### Job item
Go through the entries below and copy out every line that contains the word "hangi".

### Provided data

--

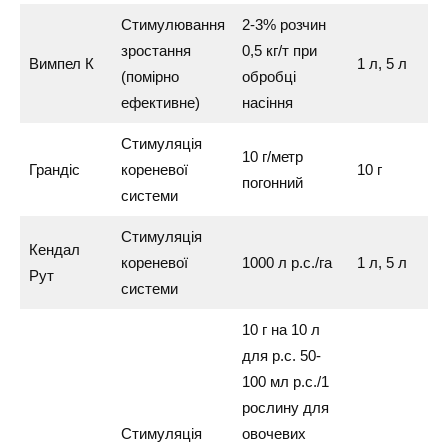
Стимулювання
2-3% розчин
зростання
0,5 кг/т при
Вимпел К
1 л, 5 л
(помірно
обробці
ефективне)
насіння
Стимуляція
10 г/метр
Грандіс
кореневої
10 г
погонний
системи
Стимуляція
Кендал
кореневої
1000 л р.с./га
1 л, 5 л
Рут
системи
10 г на 10 л
для р.с. 50-
100 мл р.с./1
рослину для
Стимуляція
овочевих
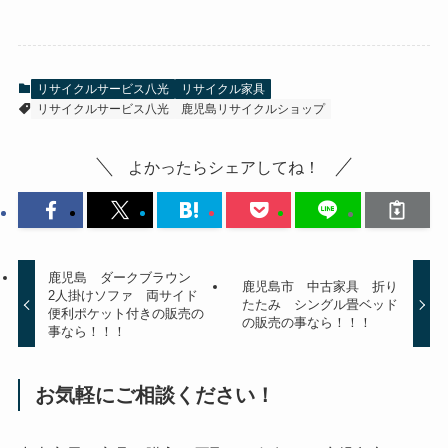
リサイクルサービス八光
リサイクル家具
リサイクルサービス八光
鹿児島リサイクルショップ
よかったらシェアしてね！
鹿児島 ダークブラウン
鹿児島市 中古家具 折り
2人掛けソファ 両サイド
たたみ シングル畳ベッド
便利ポケット付きの販売の
の販売の事なら！！！
事なら！！！
お気軽にご相談ください！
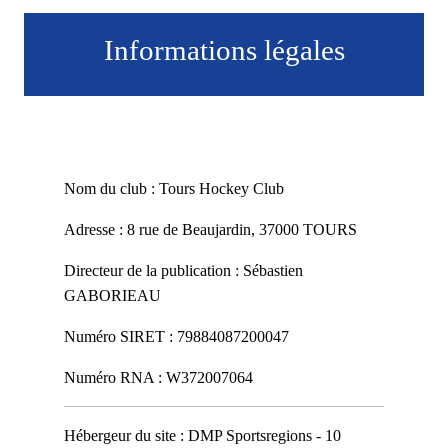
Informations légales
Nom du club : Tours Hockey Club
Adresse : 8 rue de Beaujardin, 37000 TOURS
Directeur de la publication : Sébastien
GABORIEAU
Numéro SIRET : 79884087200047
Numéro RNA : W372007064
Hébergeur du site : DMP Sportsregions - 10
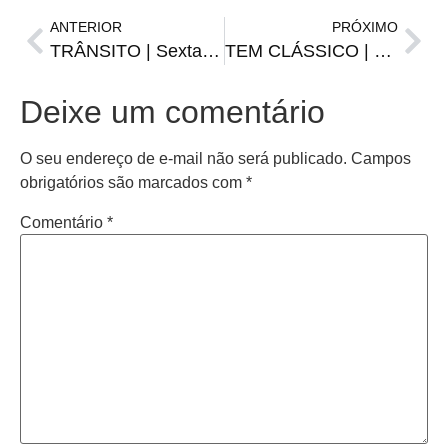
ANTERIOR
PRÓXIMO
TRÂNSITO | Sexta começou com acidente na Tito Beccon
TEM CLÁSSICO | Vamos falar de Gre-Nal?
Deixe um comentário
O seu endereço de e-mail não será publicado.
Campos
obrigatórios são marcados com
*
Comentário
*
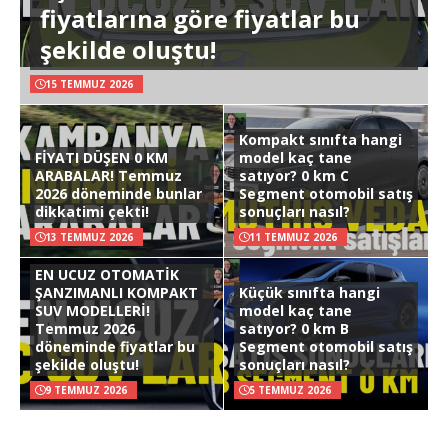
fiyatlarına göre fiyatlar bu
şekilde oluştu!
15 TEMMUZ 2026
Kompakt sınıfta hangi
FİYATI DÜŞEN 0 KM
model kaç tane
ARABALAR! Temmuz
satıyor? 0 km C
2026 döneminde bunlar
Segment otomobil satış
dikkatimi çekti!
sonuçları nasıl?
13 TEMMUZ 2026
11 TEMMUZ 2026
EN UCUZ OTOMATİK
ŞANZIMANLI KOMPAKT
Küçük sınıfta hangi
SUV MODELLERİ!
model kaç tane
Temmuz 2026
satıyor? 0 km B
döneminde fiyatlar bu
Segment otomobil satış
şekilde oluştu!
sonuçları nasıl?
9 TEMMUZ 2026
5 TEMMUZ 2026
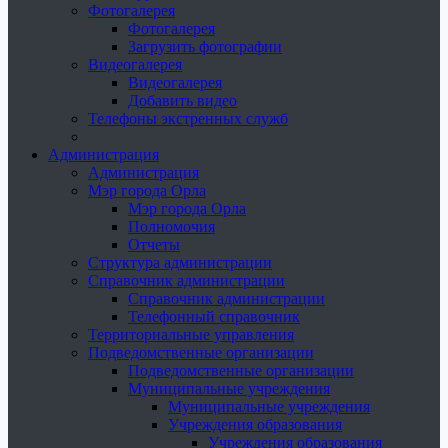
Фотогалерея
Фотогалерея
Загрузить фотографии
Видеогалерея
Видеогалерея
Добавить видео
Телефоны экстренных служб
Администрация
Администрация
Мэр города Орла
Мэр города Орла
Полномочия
Отчеты
Структура администрации
Справочник администрации
Справочник администрации
Телефонный справочник
Территориальные управления
Подведомственные организации
Подведомственные организации
Муниципальные учреждения
Муниципальные учреждения
Учреждения образования
Учреждения образования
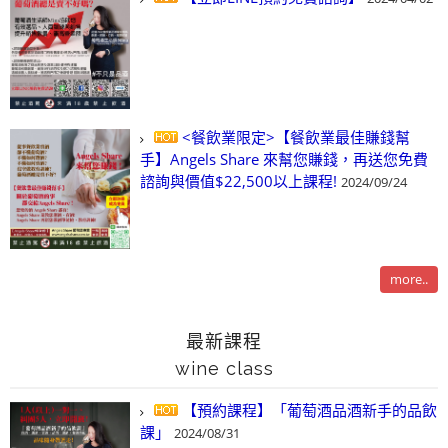
<餐飲業限定>【餐飲業最佳賺錢幫
手】Angels Share 來幫您賺錢，再送您免費
諮詢與價值$22,500以上課程!
2024/09/24
more..
最新課程
wine class
【預約課程】「葡萄酒品酒新手的品飲
課」
2024/08/31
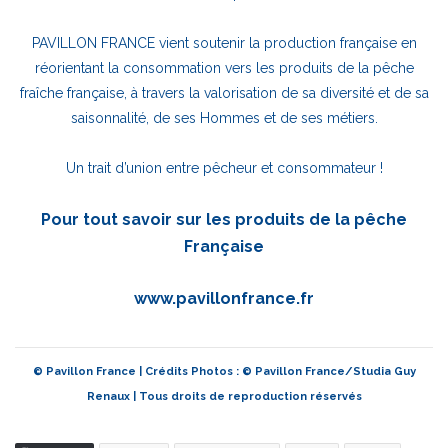
PAVILLON FRANCE vient soutenir la production française en
réorientant la consommation vers les produits de la pêche
fraîche française, à travers la valorisation de sa diversité et de sa
saisonnalité, de ses Hommes et de ses métiers.
Un trait d’union entre pêcheur et consommateur !
Pour tout savoir sur les produits de la pêche
Française
www.pavillonfrance.fr
© Pavillon France | Crédits Photos : © Pavillon France/Studia Guy
Renaux | Tous droits de reproduction réservés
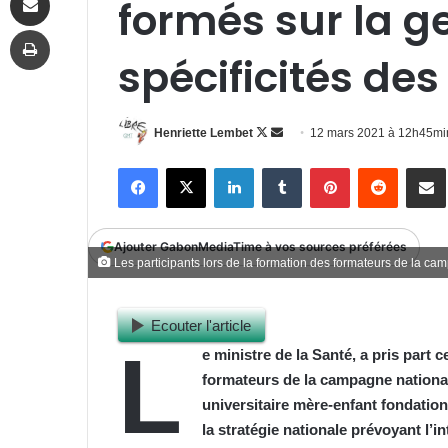
formés sur la g
Imprimer
spécificités des
Follow
Envoyer
Henriette Lembet
12 mars 2021 à 12h45mi
on
un
Facebook
X
Linkedin
Tumblr
Pinterest
Reddit
P
X
courriel
Ajouter GabonMediaTime à vos sources préférées
Les participants lors de la formation des formateurs de la ca
Ecouter l'article
L
e ministre de la Santé, a pris part 
formateurs de la campagne national
universitaire mère-enfant fondation
la stratégie nationale prévoyant l’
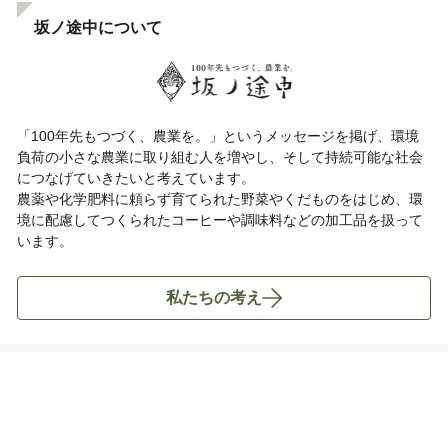
坂ノ途中について
「100年先もつづく、農業を。」というメッセージを掲げ、環境
負荷の小さな農業に取り組む人を増やし、そして持続可能な社会
につなげていきたいと考えています。
農薬や化学肥料に頼らず育てられた野菜やくだものをはじめ、環
境に配慮してつくられたコーヒーや調味料などの加工品を扱って
います。
私たちの考え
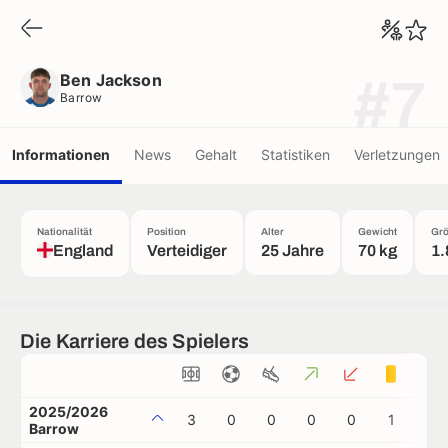
Ben Jackson
Barrow
Ben Jackson
#7
Barrow
Informationen
News
Gehalt
Statistiken
Verletzungen
Nationalität
Position
Alter
Gewicht
Gr
England
Verteidiger
25 Jahre
70 kg
1.
Die Karriere des Spielers
2025/2026
3
0
0
0
0
1
0
Barrow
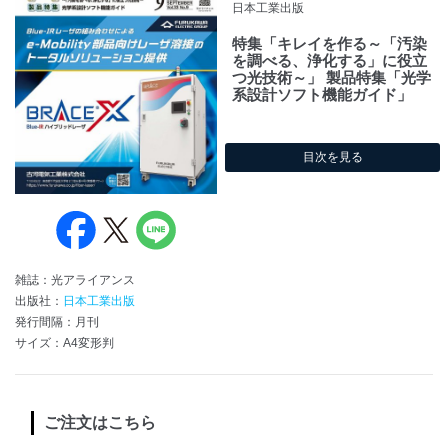
日本工業出版
特集「キレイを作る～「汚染
を調べる、浄化する」に役立
つ光技術～」 製品特集「光学
系設計ソフト機能ガイド」
目次を見る
雑誌：光アライアンス
出版社：
日本工業出版
発行間隔：月刊
サイズ：A4変形判
ご注文はこちら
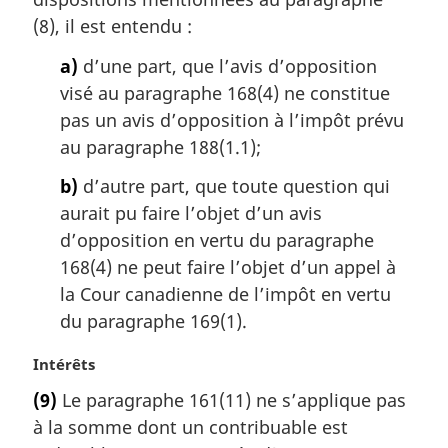
a
(8), il est entendu :
r
g
a)
d’une part, que l’avis d’opposition
i
visé au paragraphe 168(4) ne constitue
n
pas un avis d’opposition à l’impôt prévu
a
au paragraphe 188(1.1);
l
e
b)
d’autre part, que toute question qui
:
aurait pu faire l’objet d’un avis
d’opposition en vertu du paragraphe
168(4) ne peut faire l’objet d’un appel à
la Cour canadienne de l’impôt en vertu
du paragraphe 169(1).
N
Intérêts
o
(9)
Le paragraphe 161(11) ne s’applique pas
t
à la somme dont un contribuable est
e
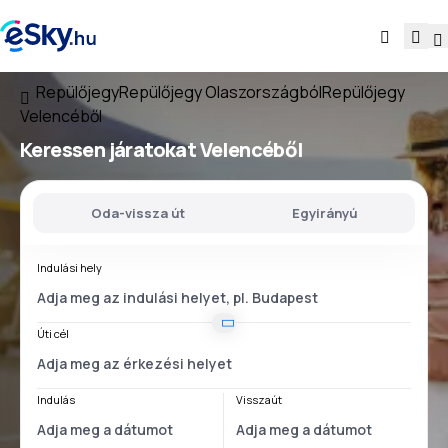
Repülőjegy
Repülőjegy Olaszországból
Repülőjegy
Velencéből
Keressen járatokat
Velencéből
Oda-vissza út
Egyirányú
Indulási hely
Úti cél
Indulás
Visszaút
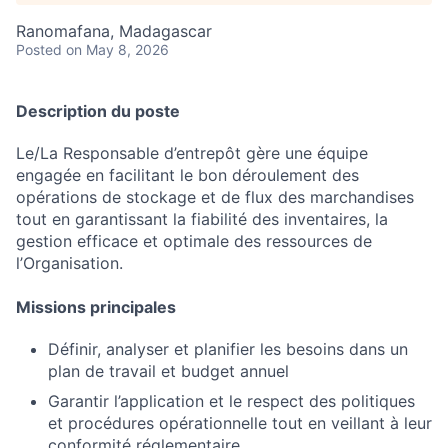
Ranomafana, Madagascar
Posted
on May 8, 2026
Description du poste
Le/La Responsable d’entrepôt gère une équipe
engagée en facilitant le bon déroulement des
opérations de stockage et de flux des marchandises
tout en garantissant la fiabilité des inventaires, la
gestion efficace et optimale des ressources de
l’Organisation.
Missions principales
Définir, analyser et planifier les besoins dans un
plan de travail et budget annuel
Garantir l’application et le respect des politiques
et procédures opérationnelle tout en veillant à leur
conformité réglementaire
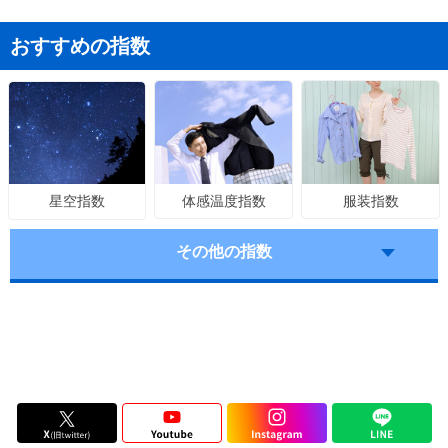
おすすめの指数
体感温度指数
服装指数
星空指数
その他の指数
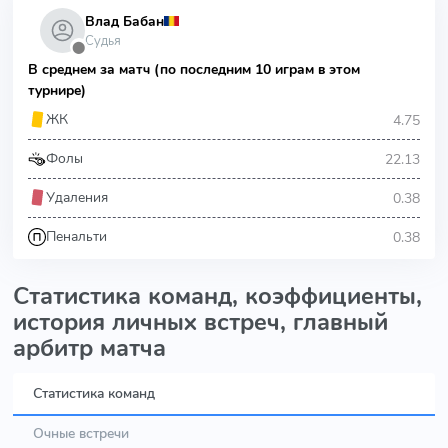
Влад Бабан
Судья
⬤
В среднем за матч (по последним 10 играм в этом
турнире)
4.75
ЖК
22.13
Фолы
0.38
Удаления
0.38
Пенальти
Статистика команд, коэффициенты,
история личных встреч, главный
арбитр матча
Статистика команд
Очные встречи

--

### Task result
Kompakt sınıfta hangi
Küçük sınıfta hangi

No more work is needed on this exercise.